Countering Russian creep
One country that could further pressure Iran into fresh negotiations concerning its nuclear program is Russia. However, Moscow also poses its own set of challenges to a Biden presidency.
Over the past four years the Trump administration has been reluctant to criticize or sanction Russian operatives, intelligence personnel or Kremlin-linked firms, as they operated with relative impunity in the Middle East.
Over the summer, there was little response to Russia allegedly placing a bounty on US soldiers' heads. When the news broke in late June, Trump denied he had been informed. However, US officials told local media that the information had featured in his intelligence briefings.

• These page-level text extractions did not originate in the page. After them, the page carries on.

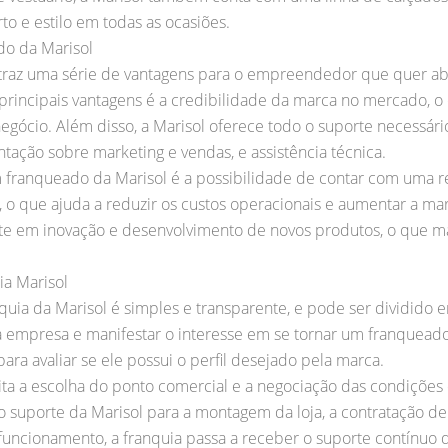
to e estilo em todas as ocasiões.
do da Marisol
 traz uma série de vantagens para o empreendedor que quer abr
incipais vantagens é a credibilidade da marca no mercado, o qu
gócio. Além disso, a Marisol oferece todo o suporte necessário
ntação sobre marketing e vendas, e assistência técnica.
m franqueado da Marisol é a possibilidade de contar com uma r
 o que ajuda a reduzir os custos operacionais e aumentar a m
te em inovação e desenvolvimento de novos produtos, o que ma
ia Marisol
uia da Marisol é simples e transparente, e pode ser dividido 
 empresa e manifestar o interesse em se tornar um franqueado
ara avaliar se ele possui o perfil desejado pela marca.
ita a escolha do ponto comercial e a negociação das condições 
 suporte da Marisol para a montagem da loja, a contratação de 
funcionamento, a franquia passa a receber o suporte contínuo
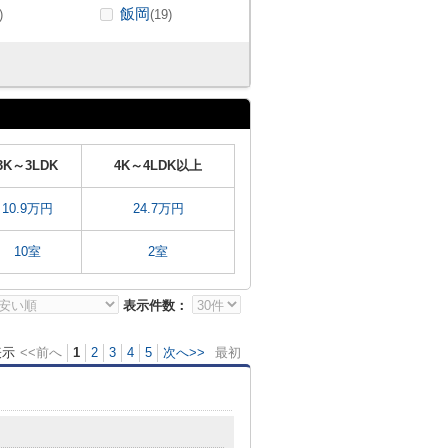
飯岡
)
(19)
3K～3LDK
4K～4LDK以上
10.9万円
24.7万円
10室
2室
表示件数：
表示
<<前へ
1
2
3
4
5
次へ>>
最初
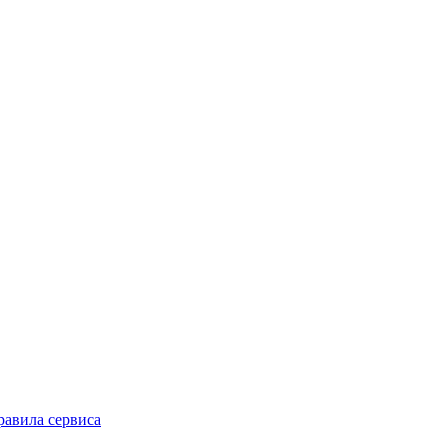
равила сервиса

Unlike Trump, Biden has pledged to "stand up to autocrats like Putin" and "be tough on Russia." Yet experts believe a Biden administration is unlikely to employ hard power to confront Russian actions in the region.
"No country like Russia and the US are interested in direct conflict because deterrence on that level becomes a very dangerous game to play," said Kaldas.

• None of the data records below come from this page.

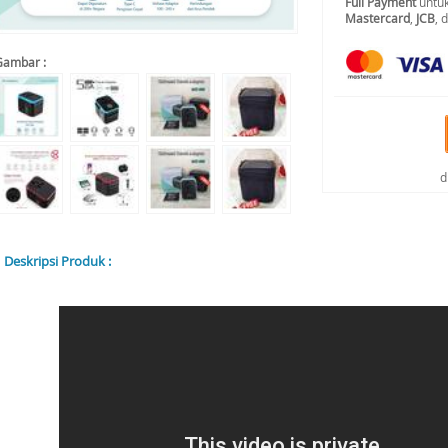
Full Payment
untuk
Mastercard
,
JCB
, 
Gambar :
d
Deskripsi Produk :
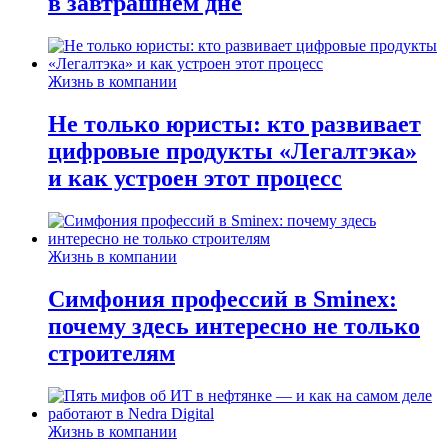
в завтрашнем дне
Жизнь в компании
Не только юристы: кто развивает
цифровые продукты «Легалтэка»
и как устроен этот процесс
Жизнь в компании
Симфония профессий в Sminex:
почему здесь интересно не только
строителям
Жизнь в компании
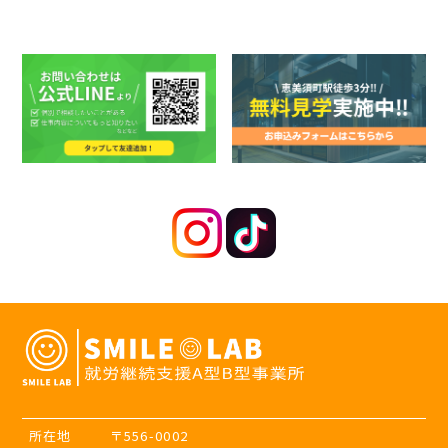
所在地
〒556-0002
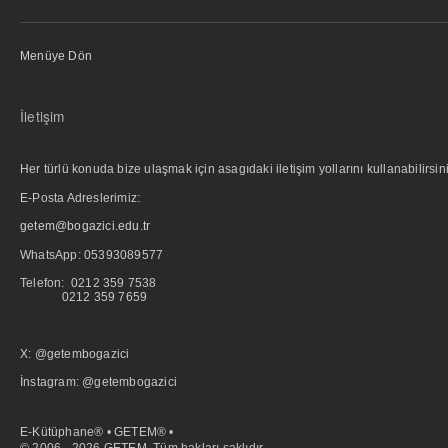
Menüye Dön
İletişim
Her türlü konuda bize ulaşmak için asagıdaki iletişim yollarını kullanabilirsini
E-Posta Adreslerimiz:
getem@bogazici.edu.tr
WhatsApp:
05393089577
Telefon: 0212 359 7538
0212 359 7659
X: @getembogazici
İnstagram: @getembogazici
E-Kütüphane® • GETEM® •
© 2006 - 2026 GETEM. Tüm hakları saklıdır.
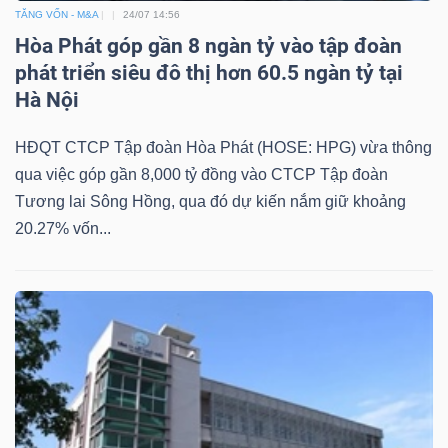
TĂNG VỐN - M&A
24/07 14:56
Hòa Phát góp gần 8 ngàn tỷ vào tập đoàn
phát triển siêu đô thị hơn 60.5 ngàn tỷ tại
Hà Nội
Công
HĐQT CTCP Tập đoàn Hòa Phát (HOSE: HPG) vừa thông
cụ
qua việc góp gần 8,000 tỷ đồng vào CTCP Tập đoàn
đầu
Tương lai Sông Hồng, qua đó dự kiến nắm giữ khoảng
tư
20.27% vốn...
Truyền
thông
tài
chính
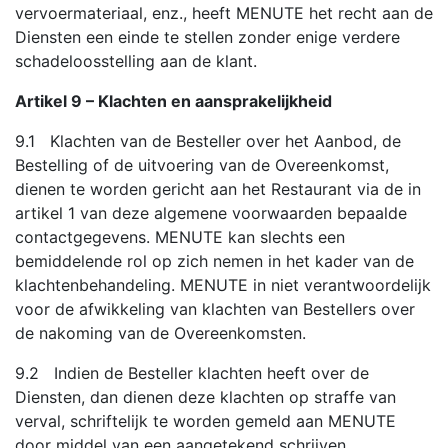
vervoermateriaal, enz., heeft MENUTE het recht aan de
Diensten een einde te stellen zonder enige verdere
schadeloosstelling aan de klant.
Artikel 9 – Klachten en aansprakelijkheid
9.1 Klachten van de Besteller over het Aanbod, de
Bestelling of de uitvoering van de Overeenkomst,
dienen te worden gericht aan het Restaurant via de in
artikel 1 van deze algemene voorwaarden bepaalde
contactgegevens. MENUTE kan slechts een
bemiddelende rol op zich nemen in het kader van de
klachtenbehandeling. MENUTE in niet verantwoordelijk
voor de afwikkeling van klachten van Bestellers over
de nakoming van de Overeenkomsten.
9.2 Indien de Besteller klachten heeft over de
Diensten, dan dienen deze klachten op straffe van
verval, schriftelijk te worden gemeld aan MENUTE
door middel van een aangetekend schrijven.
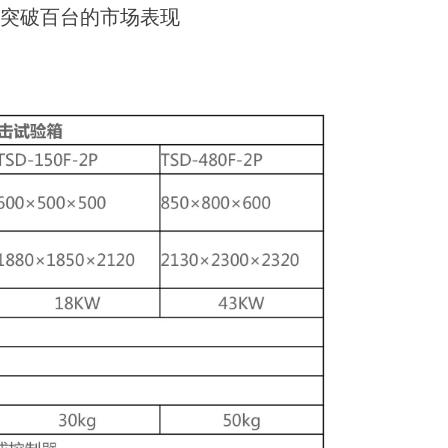
量突破百台的市场表现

Instead, Biden is likely to resort to multilateral measures to deter future Russian actions, such as building upon strategic alliances with allies in order to avoid confrontations.
"Biden believes a lot more in multilateralism and I think he understands the benefits of what a stabilized US posture can bring," said Clarke.

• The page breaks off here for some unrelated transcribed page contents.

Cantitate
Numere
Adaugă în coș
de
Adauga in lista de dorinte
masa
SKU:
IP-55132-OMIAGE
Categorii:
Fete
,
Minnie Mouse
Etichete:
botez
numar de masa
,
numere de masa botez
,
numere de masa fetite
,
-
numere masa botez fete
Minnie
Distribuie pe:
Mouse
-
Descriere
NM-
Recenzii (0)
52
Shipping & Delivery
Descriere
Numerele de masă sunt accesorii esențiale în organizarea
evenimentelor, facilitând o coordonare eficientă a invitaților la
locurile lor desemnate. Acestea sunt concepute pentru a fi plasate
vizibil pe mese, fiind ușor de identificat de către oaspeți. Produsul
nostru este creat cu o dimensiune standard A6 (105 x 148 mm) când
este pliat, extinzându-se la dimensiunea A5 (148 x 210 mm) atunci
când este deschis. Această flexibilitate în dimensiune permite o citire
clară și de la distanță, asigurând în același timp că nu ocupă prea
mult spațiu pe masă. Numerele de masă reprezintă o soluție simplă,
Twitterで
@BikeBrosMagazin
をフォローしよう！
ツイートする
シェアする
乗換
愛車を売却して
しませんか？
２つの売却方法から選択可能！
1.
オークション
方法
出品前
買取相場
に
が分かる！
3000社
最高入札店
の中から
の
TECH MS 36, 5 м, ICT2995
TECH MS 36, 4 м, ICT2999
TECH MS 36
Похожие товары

Should Biden decide to take a such an approach in confronting Russia in the region, he would likely need to bring Turkey to the table. That could prove challenging, as Ankara increasingly pivots toward Moscow.
Managing Turkish ambitions
Last year, Turkey acquired the Russian made S-400 missile defense system despite US concerns that such hardware would interfere with its obligations under the F-35 fight jet program. As a result, the Trump administration has cut Turkey from the exclusive program.
Biden, who once described Erdogan as an "autocrat," has been advised by the intelligence community to sanction Turkey for compromising NATO defenses and for its slide toward authoritarianism.
But such posturing falls short of actual policy goals. Experts believe Turkey's pivotal location between Europe and Asia, and its geostrategic control of the straits to the Black Sea, make it a critical partner for the US.
"Turkey is still in NATO and we can't forget that. I think Biden will be more forceful than Trump but I don't perceive sanctions happening under a Biden administration," said Clarke.
Others believe Biden may resort to criticizing Turkey, but would likely fall short of taking action in any meaningful way.
"I think the Biden administration will return to a lot of verbal condemnations," said Kaldas said. "President Trump would not even condemn various things that would traditionally cross lines for the US and result in at least some rhetorical pushback. I think we will see a return to those traditions."
With state rivalries, conflicts and the coronavirus pandemic further destabilizing the region, the Biden administration is likely to come under immense pressure to enact sound foreign policy on multiple fronts.
Whether it can balance US interests and those of its allies in a tumultuous region remains uncertain. Only time will tell what role the Middle East will play in a revamped US foreign policy — or whether Biden may look further afield toward Asia, as Obama did.